**REQUIRED ACTION A**
Answer these from the article on alternative pouring mediums:
(i) How many ounces of pouring medium are all the paints in the video mixed with?
(ii) Which medium produced a richer, more metallic and vibrant paint cup?
(iii) How much water was added to the Elmer's and Behr acrylic pour cups?

**PASSAGE PROVIDED**
Best Alternative Pouring Mediums: Australian Floetrol Substitute

A huge thank you to Stephanie of Deliberately Creative for testing out all of these alternative mediums for the acrylic pouring community at large!


If you don’t have easy access to, or the budget for, some of the more expensive branded acrylic paint pouring mediums to use in your painting, how do the cheaper and more easily available acrylic pouring mediums work out? Check out how they perform in this fun comparison experiment. There are 2 videos to watch.

Best Alternative Pouring Mediums Part One

There are a lot of different options for medium alternative, some are more household and can be found in your local hardware store, while some are a little bit artsier, but everything in this video is a quality cheaper alternative for acrylic pour. But let’s see how everything stacks up when the acrylic paints get flowing.

Supplies I Used: 

All of the paints in this video are mixed with four ounces of pouring medium and pigment powders. Pouring four ounces makes it easier to divvy up the paints evenly into the smaller cups for the experiment. You’ll want three cups of color and one cup of plain pouring medium for this experiment. Because this is an experiment, all of these canvases were prepped the same way, painted black and then spattered with titanium white to create a star look, it’s not a requirement just a little something extra!

Starting with the Behr Premium Plus, mix everything very thoroughly to make sure that the half a teaspoon powders are fully incorporating into the medium. Make sure the paint is smooth with no color chunks before you call it a day on the mixing. Complete these steps with the Golden polymer and the Elmer’s glue and let them set for about 10 minutes before stirring one more time. What you’ll notice as you’re mixing is the differences in color in each medium cup. In this case the Golden polymer produced a richer, more metallic and vibrant paint cup than the Behr and Elmer’s which both produced more of a pastel hue.

Check out our Guide Acrylic Pouring Recipes: 33 Step-By-Step Formulas from Top Artists

To create a consistent consistency across each medium’s pour cup, five milliliters of water was added to the Elmer’s and Behr acrylic pour cups, otherwise they would have been too thick for a proper pour. The Behr pours best after being freshly stirred.

**DATASET SECTION**
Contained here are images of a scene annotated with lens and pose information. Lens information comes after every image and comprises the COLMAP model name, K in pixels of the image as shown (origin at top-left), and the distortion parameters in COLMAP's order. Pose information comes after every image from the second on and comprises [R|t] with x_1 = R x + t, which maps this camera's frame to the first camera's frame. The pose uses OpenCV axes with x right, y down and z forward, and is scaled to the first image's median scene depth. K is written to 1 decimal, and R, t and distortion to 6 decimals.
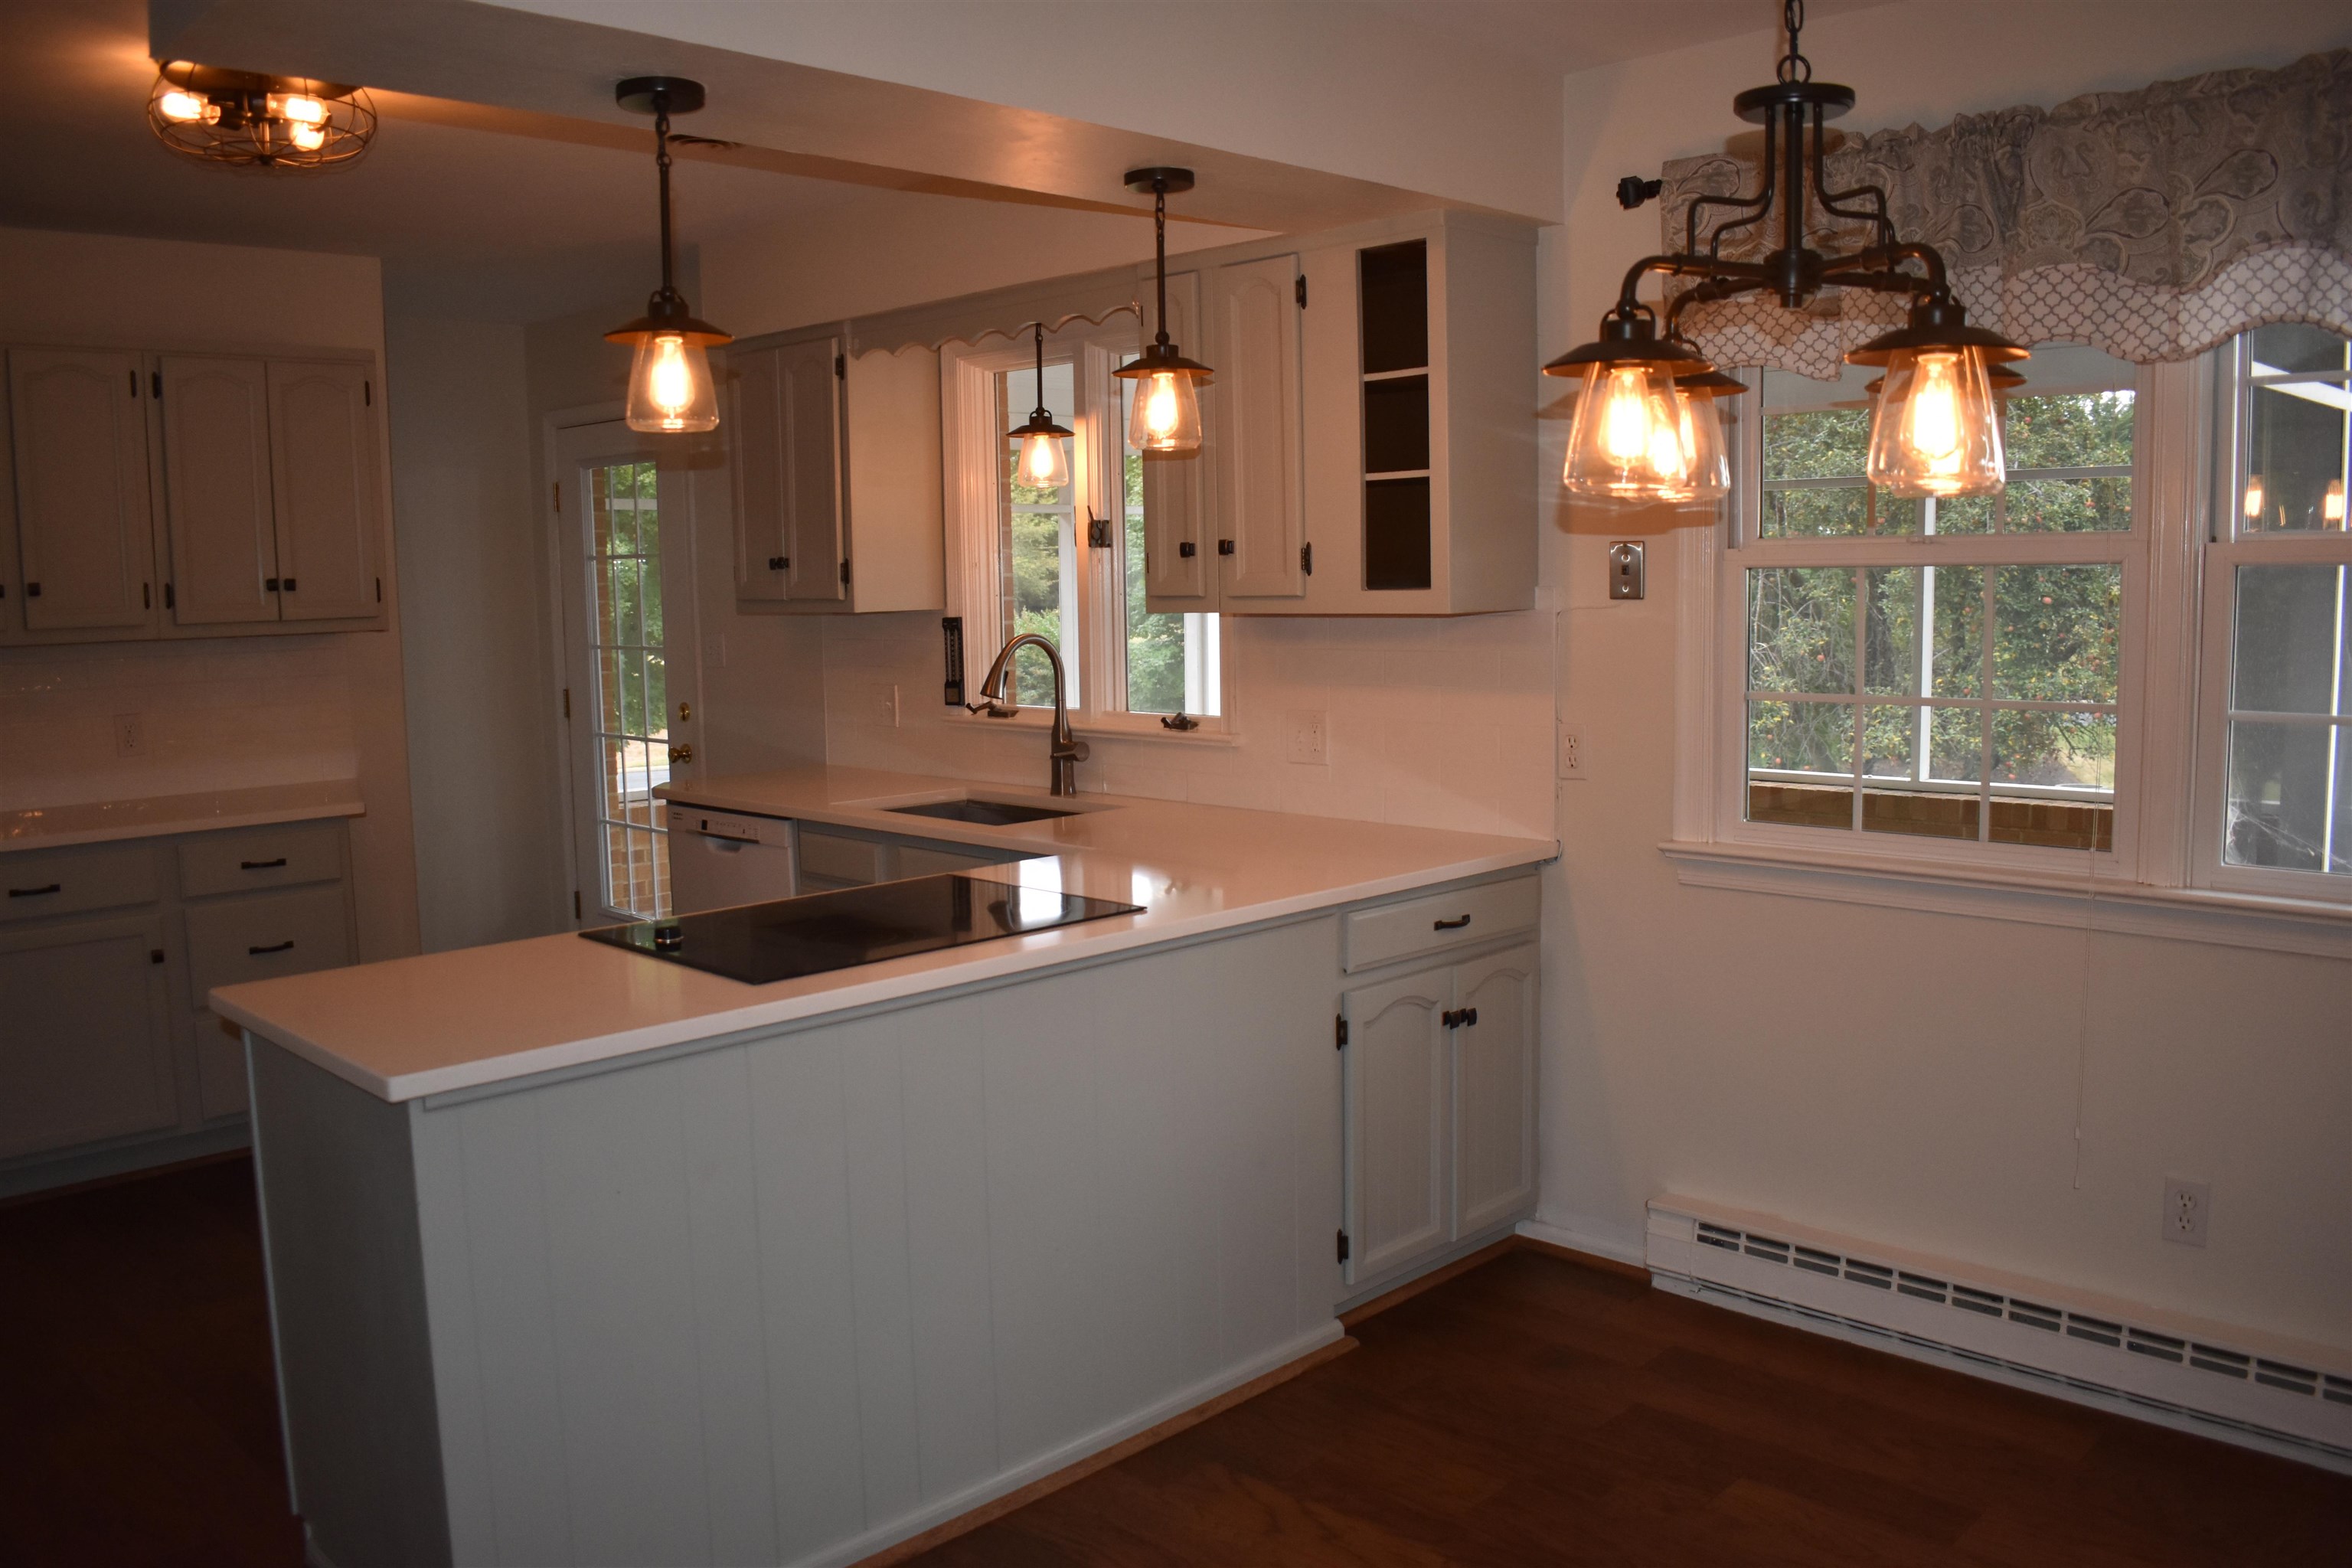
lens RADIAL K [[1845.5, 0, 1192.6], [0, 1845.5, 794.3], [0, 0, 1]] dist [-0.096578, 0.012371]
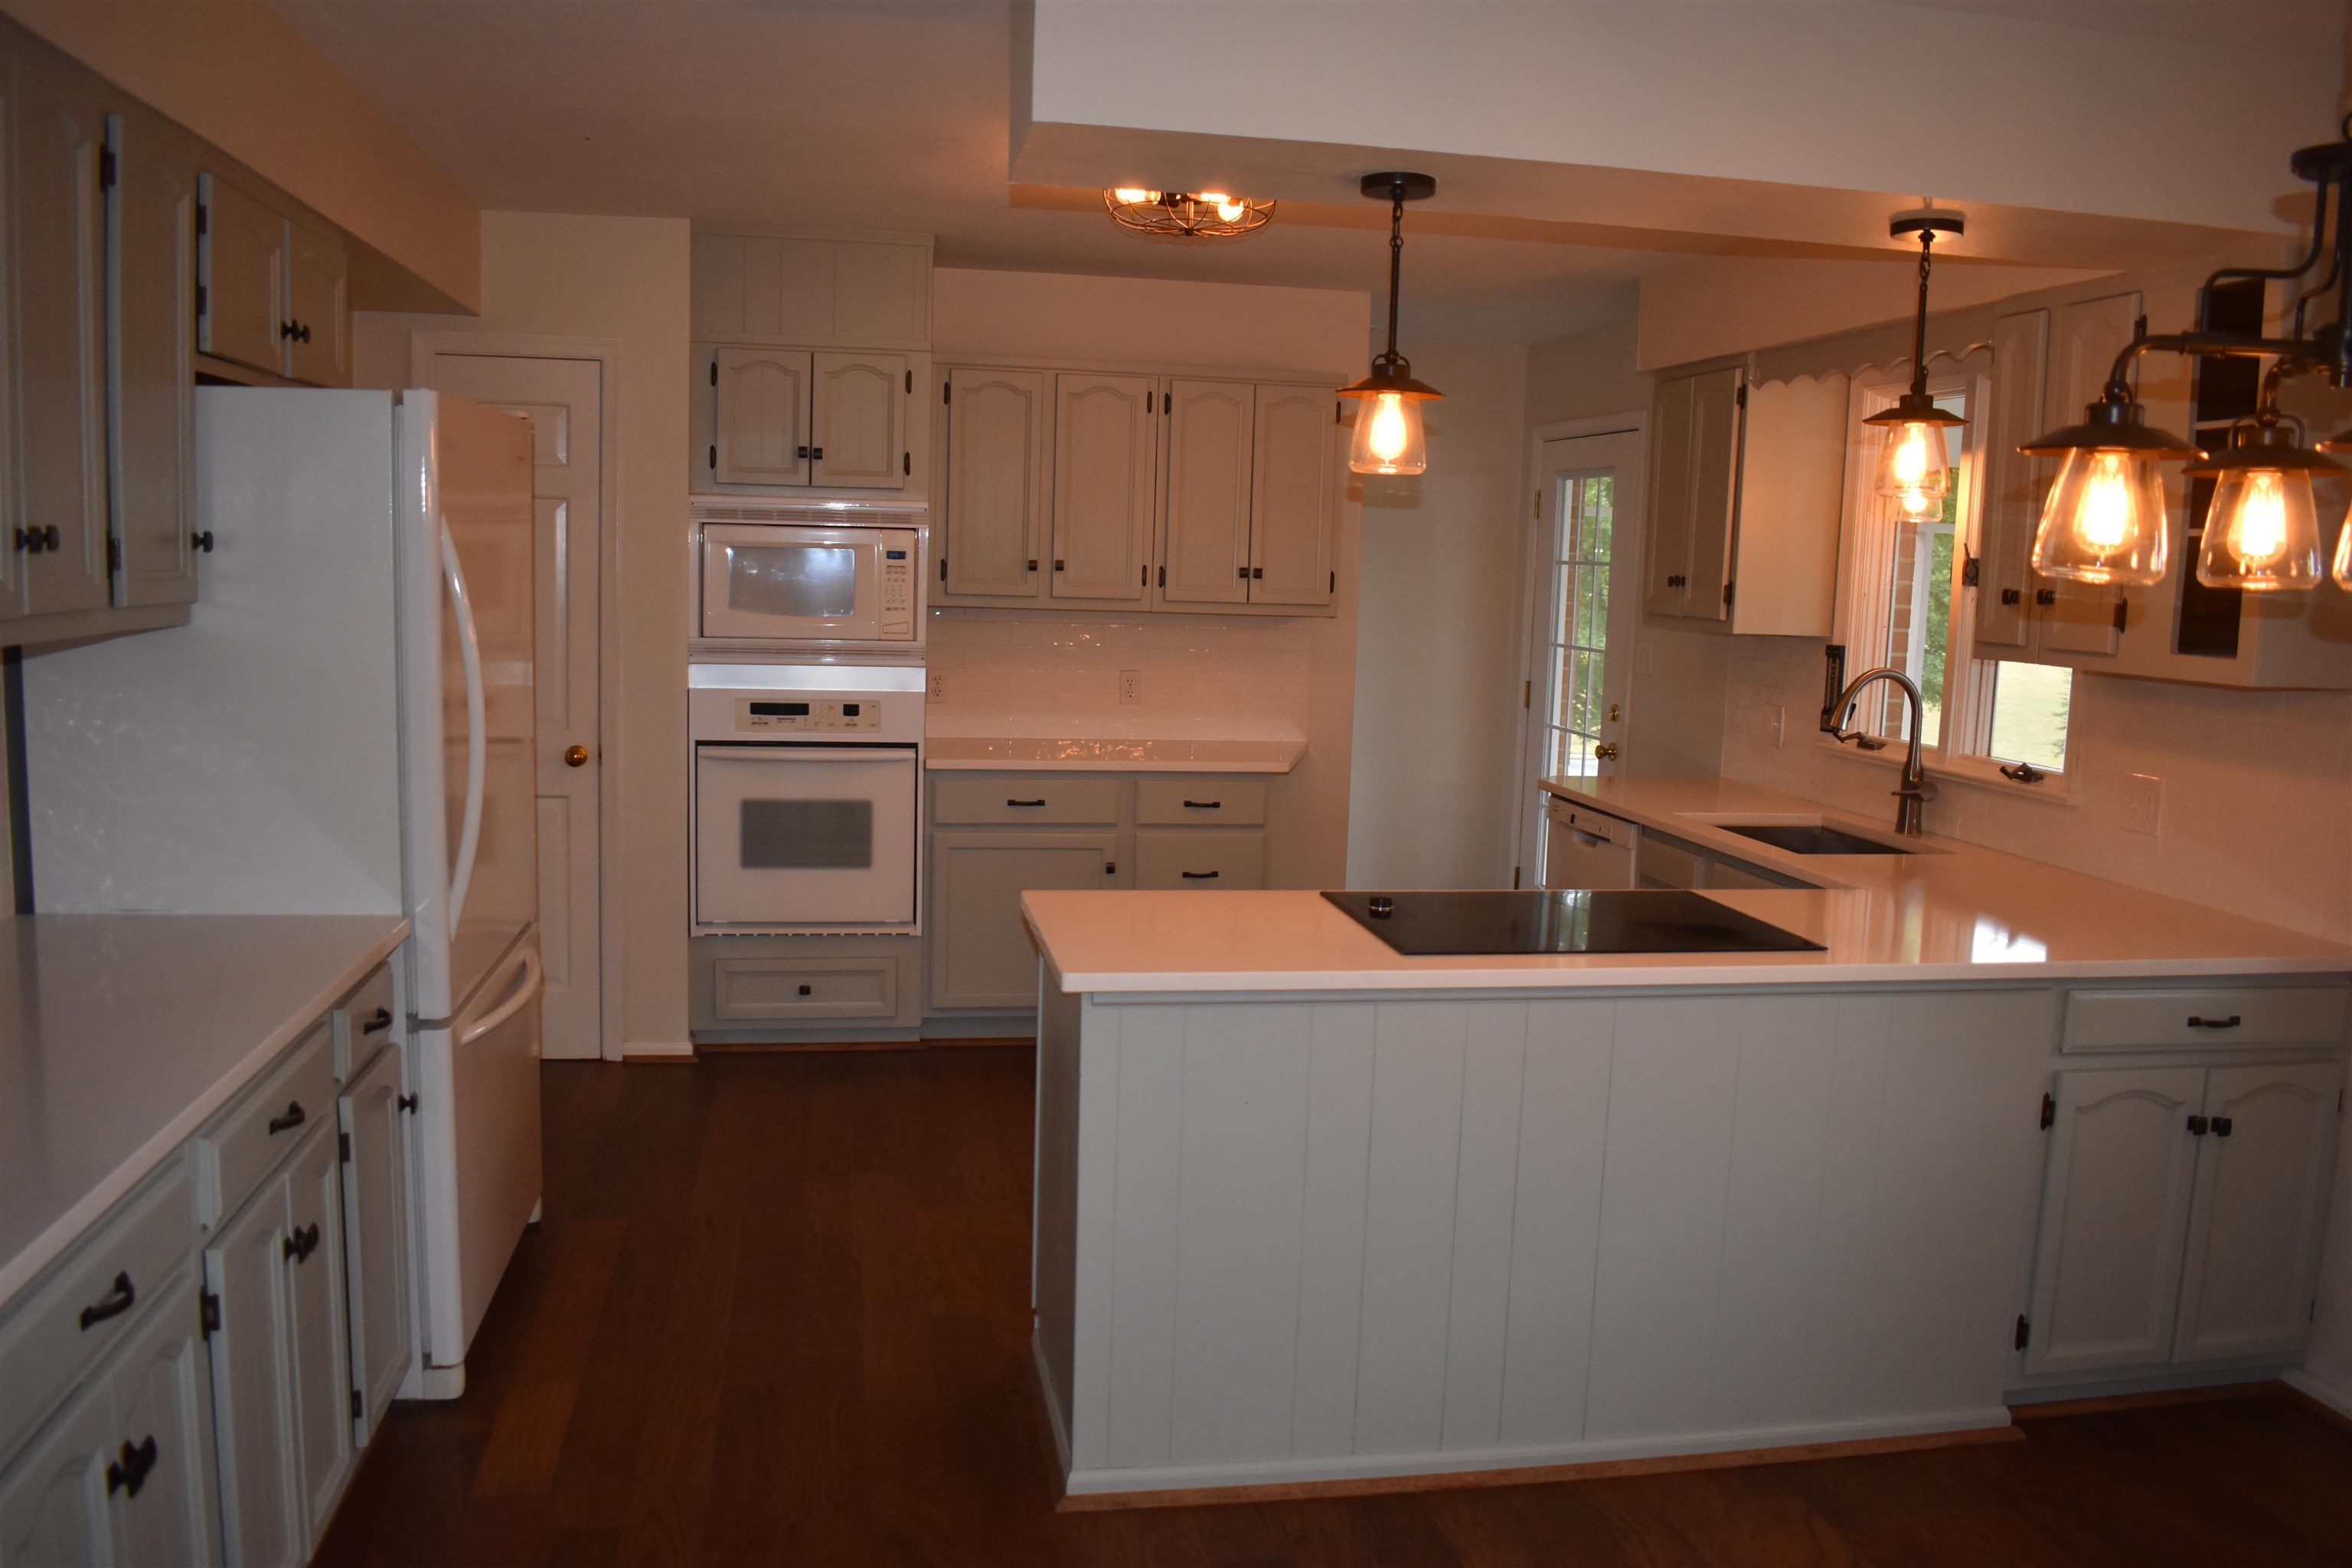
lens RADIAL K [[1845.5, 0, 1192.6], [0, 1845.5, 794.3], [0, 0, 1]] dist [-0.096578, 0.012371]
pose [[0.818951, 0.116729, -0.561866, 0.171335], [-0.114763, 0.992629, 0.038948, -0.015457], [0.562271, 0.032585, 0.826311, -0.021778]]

**REQUIRED ACTION B**
Rewrite the records above as a two-column CSV with the headers instruction and output, one row for each record. Put its text in one quoted field and its answer in the other, turn line breaks into spaces, and leave the pictures out.

**TASK RESPONSE A**
(i) Four ounces.
(ii) The Golden polymer.
(iii) Five milliliters.

**TASK RESPONSE B**
instruction,output
"Contained here are images of a scene annotated with lens and pose information. Lens information comes after every image and comprises the COLMAP model name, K in pixels of the image as shown (origin at top-left), and the distortion parameters in COLMAP's order. Pose information comes after every image from the second on and comprises [R|t] with x_1 = R x + t, which maps this camera's frame to the first camera's frame. The pose uses OpenCV axes with x right, y down and z forward, and is scaled to the first image's median scene depth. K is written to 1 decimal, and R, t and distortion to 6 decimals.","lens RADIAL K [[1845.5, 0, 1192.6], [0, 1845.5, 794.3], [0, 0, 1]] dist [-0.096578, 0.012371] lens RADIAL K [[1845.5, 0, 1192.6], [0, 1845.5, 794.3], [0, 0, 1]] dist [-0.096578, 0.012371] pose [[0.818951, 0.116729, -0.561866, 0.171335], [-0.114763, 0.992629, 0.038948, -0.015457], [0.562271, 0.032585, 0.826311, -0.021778]]"